Apesar das súplicas da própria vítima e das testemunhas no local, o policial não retirou o joelho de cima do pescoço de George Floyd.

Os 10 minutos do vídeo que documentou o assassinato a sangue frio — por asfixia — são o momento mais abjeto de um ano já repulsivo em tantos aspectos.

Mas como já disse o ator Will Smith, “o racismo não está piorando — ele só está sendo filmado.”

Algemado e deitado de bruços na rua, Floyd dizia que não conseguia respirar; as pessoas gritavam “saia de cima dele”, “você o está matando”, mas Derek Chauvin não se moveu.  Numa insensibilidade que remete à psicopatia, sua expressão facial também permaneceu inalterada. Segundo a promotoria de Minneapolis, o policial ficou sobre o pescoço da vítima por 8 minutos e 46 segundos — incluindo 2 minutos e 53 segundos depois de Floyd perder os movimentos.  Ele foi declarado morto momentos depois, a caminho do hospital. 

Em graus variados, todas as minorias dos EUA já foram vítimas da brutalidade policial, mas os homens negros americanos são de longe o maior alvo.
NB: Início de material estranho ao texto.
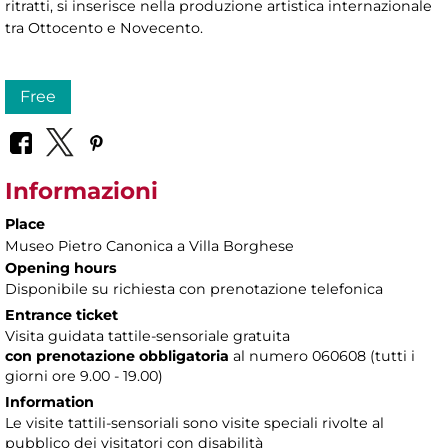
ritratti, si inserisce nella produzione artistica internazionale
tra Ottocento e Novecento.
Free
Informazioni
Place
Museo Pietro Canonica a Villa Borghese
Opening hours
Disponibile su richiesta con prenotazione telefonica
Entrance ticket
Visita guidata tattile-sensoriale gratuita
con prenotazione obbligatoria
al numero
060608 (tutti i
giorni ore 9.00 - 19.00)
Information
Le visite tattili-sensoriali sono visite speciali rivolte al
pubblico dei visitatori con disabilità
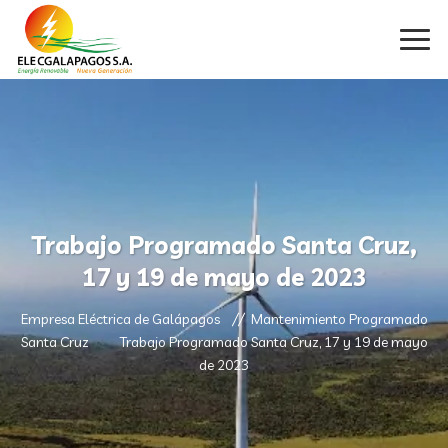
Trabajo Programado Santa Cruz,
17 y 19 de mayo de 2023
Empresa Eléctrica de Galápagos
Mantenimiento Programado
Santa Cruz
Trabajo Programado Santa Cruz, 17 y 19 de mayo
de 2023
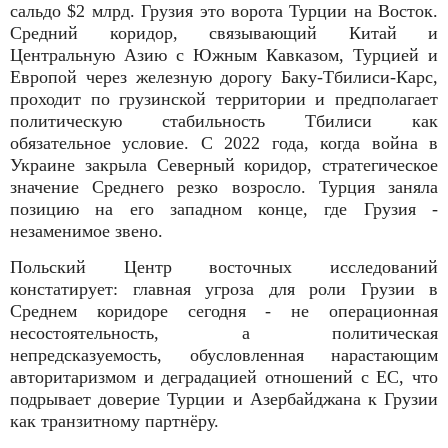
сальдо $2 млрд. Грузия это ворота Турции на Восток.
Средний коридор, связывающий Китай и
Центральную Азию с Южным Кавказом, Турцией и
Европой через железную дорогу Баку-Тбилиси-Карс,
проходит по грузинской территории и предполагает
политическую стабильность Тбилиси как
обязательное условие. С 2022 года, когда война в
Украине закрыла Северный коридор, стратегическое
значение Среднего резко возросло. Турция заняла
позицию на его западном конце, где Грузия -
незаменимое звено.
Польский Центр восточных исследований
констатирует: главная угроза для роли Грузии в
Среднем коридоре сегодня - не операционная
несостоятельность, а политическая
непредсказуемость, обусловленная нарастающим
авторитаризмом и деградацией отношений с ЕС, что
подрывает доверие Турции и Азербайджана к Грузии
как транзитному партнёру.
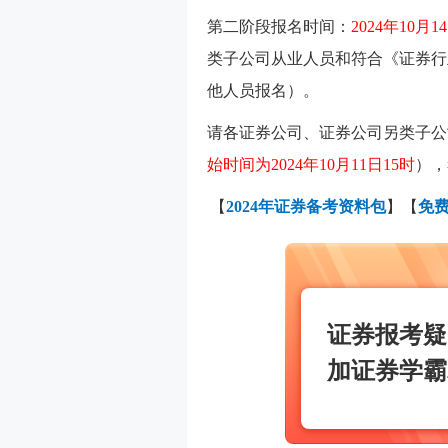
第二阶段报名时间：
2024年10月1
类子公司从业人员和符合《证券行
他人员报名）。
请各证券公司、证券公司另类子公
始时间为2024年10月11日15时
），
【
2024年证券备考资料包
】【
免
证券报考疑
加证券学霸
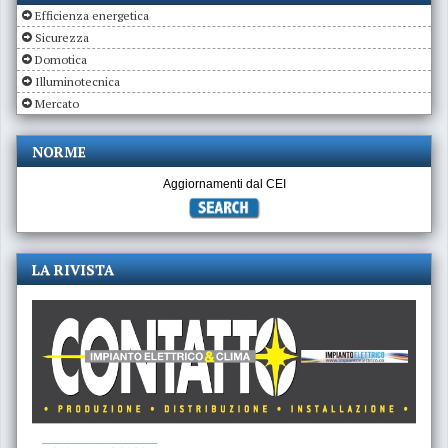
Efficienza energetica
Sicurezza
Domotica
Illuminotecnica
Mercato
NORME
Aggiornamenti dal CEI
LA RIVISTA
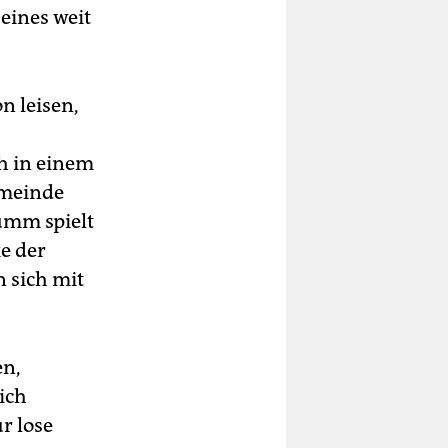
eines weit
n leisen,
h in einem
emeinde
tumm spielt
ke der
 sich mit
en,
ich
r lose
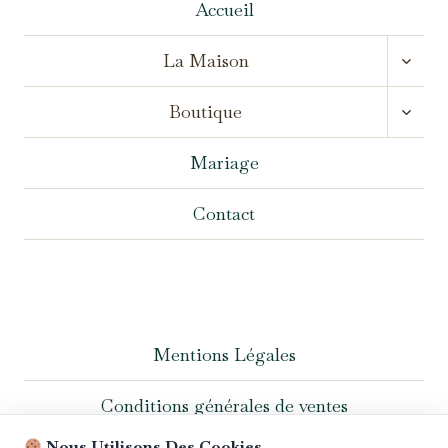
Accueil
OUVR
La Maison
LE
MENU
OUVR
ENFA
Boutique
LE
MENU
ENFA
Mariage
Contact
Mentions Légales
Conditions générales de ventes
Nous Utilisons Des Cookies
Neste caso, o racismo continuou mesmo depois da morte:  a promotoria indiciou o policial por “homicídio culposo,” mesmo diante da evidência dolosa registrada na filmagem que viralizou no mundo. 
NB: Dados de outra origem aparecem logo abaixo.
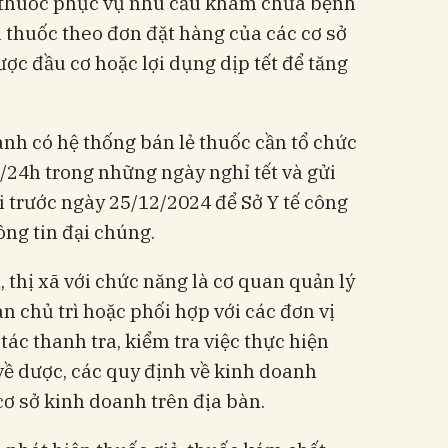
 thuốc phục vụ nhu cầu khám chữa bệnh
 thuốc theo đơn đặt hàng của các cơ sở
c đầu cơ hoặc lợi dụng dịp tết để tăng
nh có hệ thống bán lẻ thuốc cần tổ chức
/24h trong những ngày nghỉ tết và gửi
i trước ngày 25/12/2024 để Sở Y tế công
ông tin đại chúng.
 thị xã với chức năng là cơ quan quản lý
àn chủ trì hoặc phối hợp với các đơn vị
ác thanh tra, kiểm tra việc thực hiện
ề dược, các quy định về kinh doanh
ơ sở kinh doanh trên địa bàn.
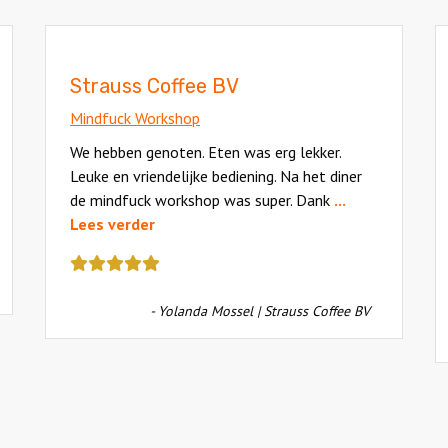
Strauss Coffee BV
Mindfuck Workshop
We hebben genoten. Eten was erg lekker.
Leuke en vriendelijke bediening. Na het diner
de mindfuck workshop was super. Dank
...
Lees verder
Deze
review
kreeg
- Yolanda Mossel | Strauss Coffee BV
als
cijfer
een
5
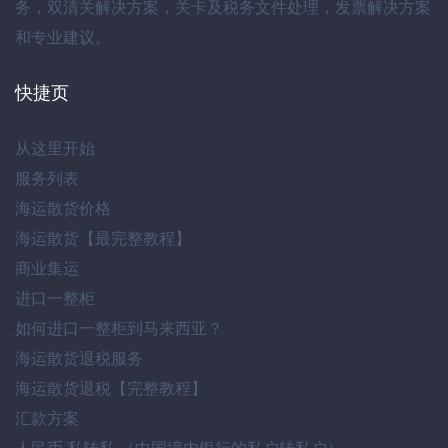
务
，
双清关解决方案
，
关卡及税务文件处理
，
发票解决方案
和专业建议
。
快捷页
从这里开始
服务列表
海运散货价格
海运散货【最完整教程】
商业集运
进口一整柜
如何进口一整柜到马来西亚？
海运散货退税服务
海运散货退税【完整教程】
汇款方案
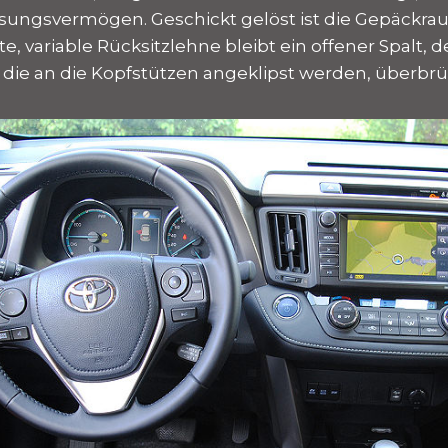
assungsvermögen. Geschickt gelöst ist die Gepäck
te, variable Rücksitzlehne bleibt ein offener Spalt, 
die an die Kopfstützen angeklipst werden, überbrü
É trágico ver como a cultura demora a mudar:  os americanos são capazes de enviar astronautas ao espaço, mas não conseguem dar uma resposta moral à herança maldita deixada pela escravidão.  Todos os anos Hollywood produz filmes que tentam nos sensibilizar sobre o racismo — em suas manifestações leves e violentas — mas as estatísticas não mudam:  a brutalidade policial aumenta e os negros continuam no ciclo perverso pobreza-prisão.

O que nos traz ao Brasil.

O tratamento dado a George Floyd é o dia a dia das pessoas que moram em comunidades no Brasil, a maioria com a pele parda ou negra.  Todo dia é uma bala perdida, uma criança ceifada; todo dia um “esculacho”, um pé na porta; todo dia um desrespeito que jamais acontece na Zona Sul do Rio ou nos Itaims e Jardins.

Quem ainda acha possível contemporizar deveria ouvir a analogia criada pelo humorista Chris Rock — pois só o humor dá conta de falar certas verdades.

“Toda vez que um negro inocente é morto pela polícia, vem o papo:  ‘Não são todos os policiais.  São maçãs podres.’ Mas algumas profissões não podem ter maçãs podres!  A American Airlines não pode sair dizendo, ‘A maioria dos nossos pilotos sabe pousar…’” 

A responsabilidade de lutar para por fim ao racismo é, antes de tudo, dos homens brancos.  Somos nós que temos nas mãos a mídia, os bancos, as indústrias, o poder político, as polícias, o Judiciário.

O Brasil — o último país a abolir a escravidão no mundo — precisa aceitar que tem um problema e lidar com este câncer.  A polícia tem que ser melhor treinada (e quando erra, punida rapidamente), as empresas precisam ser mais pró-ativas em gerar oportunidades, e a educação pública precisa receber um choque de amor e gestão para aumentar a chance de sucesso dos pobres e negros.  

E enquanto isso, a sociedade precisa gritar — unida — toda vez que a injustiça e a brutalidade recaírem sobre os seus cidadãos mais vulneráveis.

Ainda que majoritária, essa parcela da sociedade não tem voz, e desde que nasce sente na pele a exclusão, a inferiorização, o desespero de que talvez as coisas nunca mudem.

Um âncora da CNN exortou seus ouvintes a imaginar como a omissão dos brancos perante estes fatos machuca seus amigos negros.

“Se você é negro e não tem um amigo branco, arrange um e diga a ele o que você está pensando.  E se você é branco e não tem um amigo negro, consiga  um e ouça o que ele tem a dizer — porque esse é o único jeito que vamos resolver isso,” disse Don Lemon.

Dando sinais desta empatia, as manifestações nos EUA desde terça-feira tem contado com a participação maciça de jovens brancos.  Será que o mesmo aconteceria no Brasil?  

Que George Floyd se torne a Rosa Parks do nosso tempo:  um evento que precipite uma mudança pela qual não dá mais para esperar.